According to one elderly crofter, “Most of our cattle died the first winter, as we had no provision for them. We got no compensation for our burnt houses, not any aid to build new ones, or trench land.”
Another man recalls the horror of seeing a house set ablaze while an elderly man laid in bed. (The tragedy hastened his demise even though friends rushed to his rescue.)
Some of the cleared residents were told they would have a new home downstream once they placed all of their belongings on a raft but the raft was then burned too. Many residents starved and froze to death huddled in the ruins of their former homes while still others were seized, shackled, and loaded onto ships for America.
An aging crofter, William Mackay recounts the anguish, “I may state that I have travelled a large portion of the four quarters of the globe, lived among heathens and barbarians where I saw many cruel scenes, but never witnessed such revolting cruelty as I did on Strathnaver, except one case in the rebellion of Canada. I knew Donald Macleod, the author of The Gloomy Memoirs of Sutherland, to be honest and truthful, and what I read in this book was nothing but the simple truth.”

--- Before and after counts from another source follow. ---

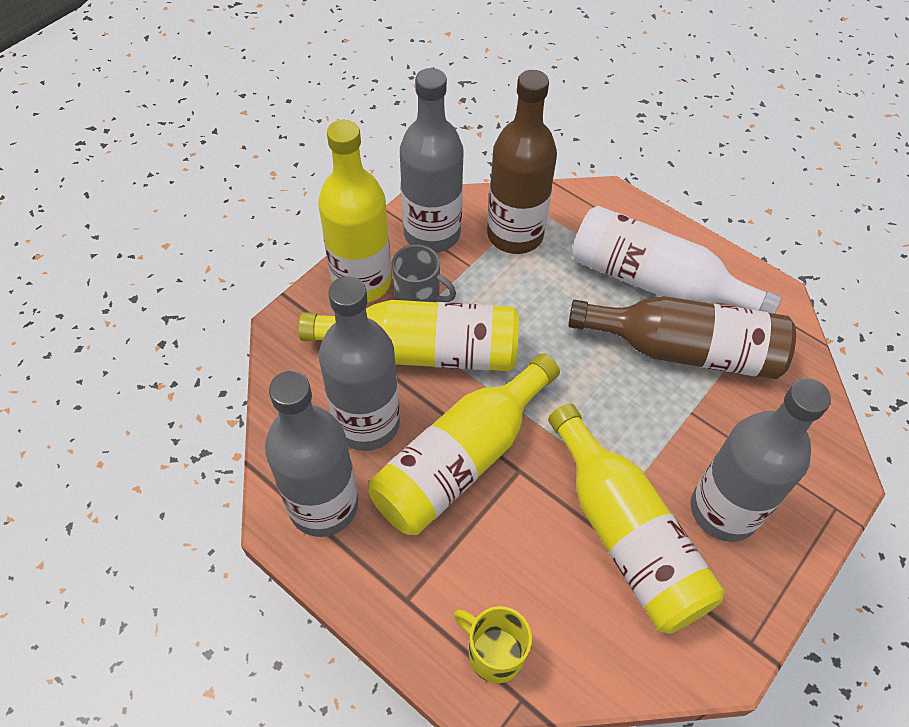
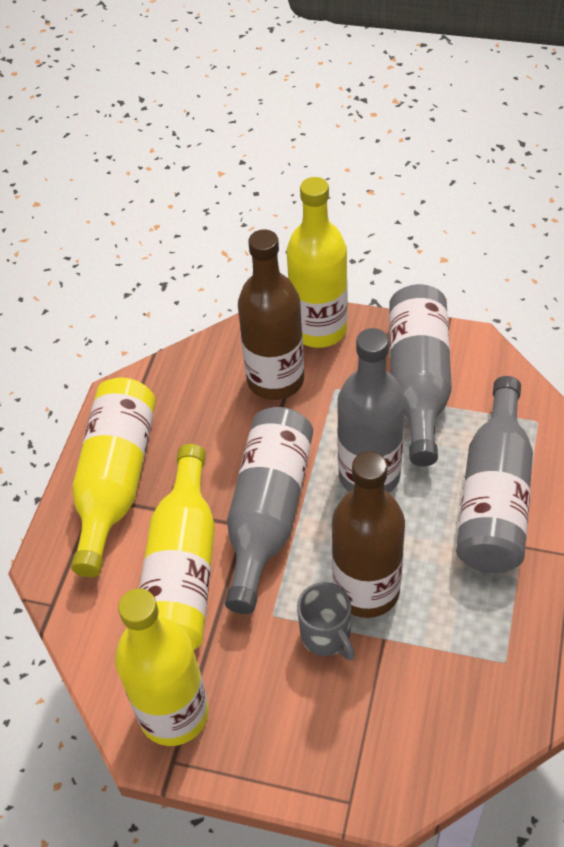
white bottle: [572,206,782,314] = 1 -> none = 0
yellow mug: [454,606,532,683] = 1 -> none = 0

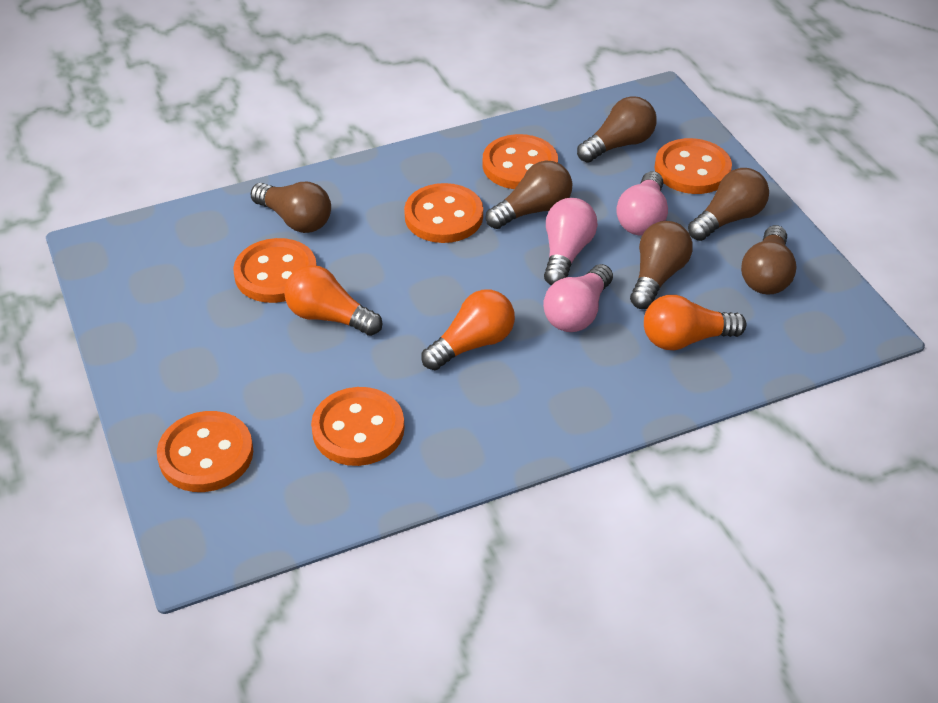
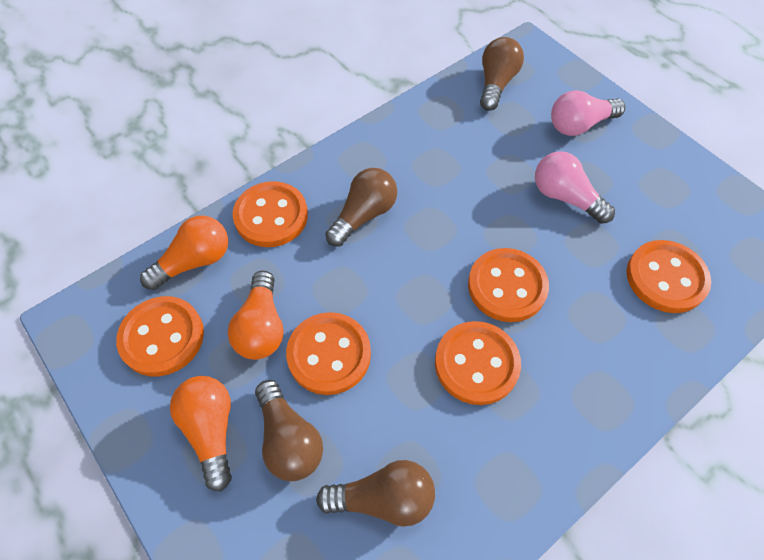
brown light bulb: [250,182,331,233] [486,160,572,229] [577,96,657,162] [630,221,693,309] [688,168,769,241] [741,225,797,295] = 6 -> [255,380,323,481] [316,460,435,527] [325,168,397,246] [480,37,524,111] = 4
pink light bulb: [543,264,613,332] [544,198,598,285] [616,171,668,236] = 3 -> [535,151,615,224] [551,90,625,136] = 2

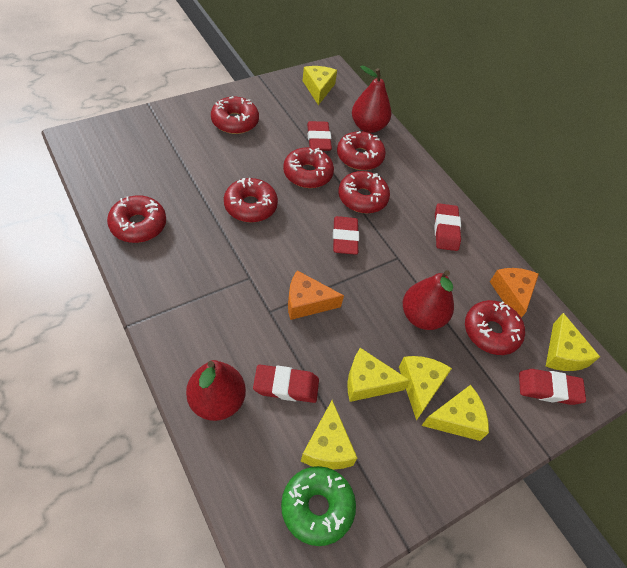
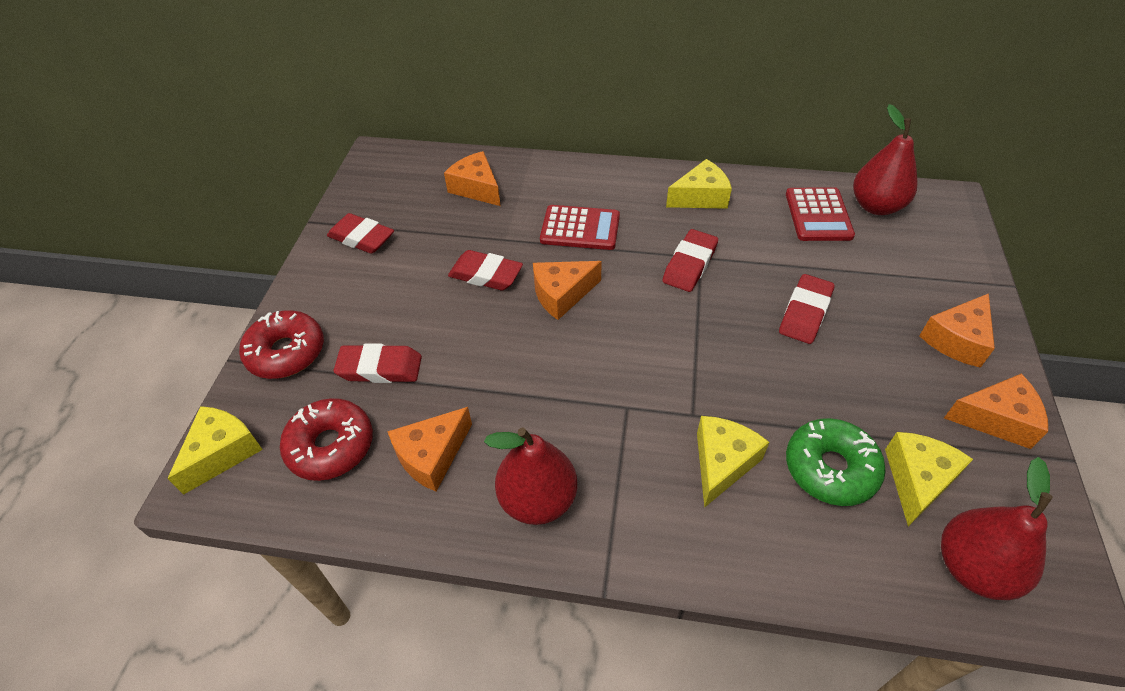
orange cheese: [288,270,344,320] [490,268,539,318] = 2 -> [387,407,472,492] [444,151,501,206] [533,261,602,320] [919,293,995,368] [944,373,1048,449] = 5
red calculator: none = 0 -> [540,205,620,250] [786,187,855,241] = 2
red donut: [107,195,166,243] [211,96,259,134] [224,178,278,222] [283,147,334,188] [337,131,386,170] [338,171,390,214] [465,300,525,355] = 7 -> [239,310,324,379] [280,398,373,481] = 2
yellow cheese: [301,400,357,470] [303,66,337,105] [347,348,410,402] [399,356,452,420] [421,385,489,441] [546,313,600,371] = 6 -> [167,406,263,495] [666,159,732,209] [697,416,769,508] [885,432,973,527] = 4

During the peak of the Clearances, as many as 2,000 crofts a day were burned to the ground – some of which had been inhabited by the same families for as long as 500 years. It’s estimated that there were actually many more than the documented 170,571 Highlanders ejected from their homeland between 1783 and 1881.
The tragic stories within the museum elicited tears of sorrow while the blustery, pounding rain mirrored the brutal energy of Strathnaver’s history that encased my heart throughout the day. It was an inescapable feeling — like the nearly invisible pollen that smothers one’s being in the spring. Sadly, cruelties such as this span the globe and time.
Perhaps you have some rainy photos, narrative or music to share too. It’s easy to join in. Just add Changing Focus blogging challenge as a tag in your response (by May 29th) and provide the link to it in a comment on this post.
Once the rain has soaked into the ground,
you’ll be changing focus
to flowers abound.
The featured image was taken inside a Scottish cafe while waiting (hoping) the rain would slow down.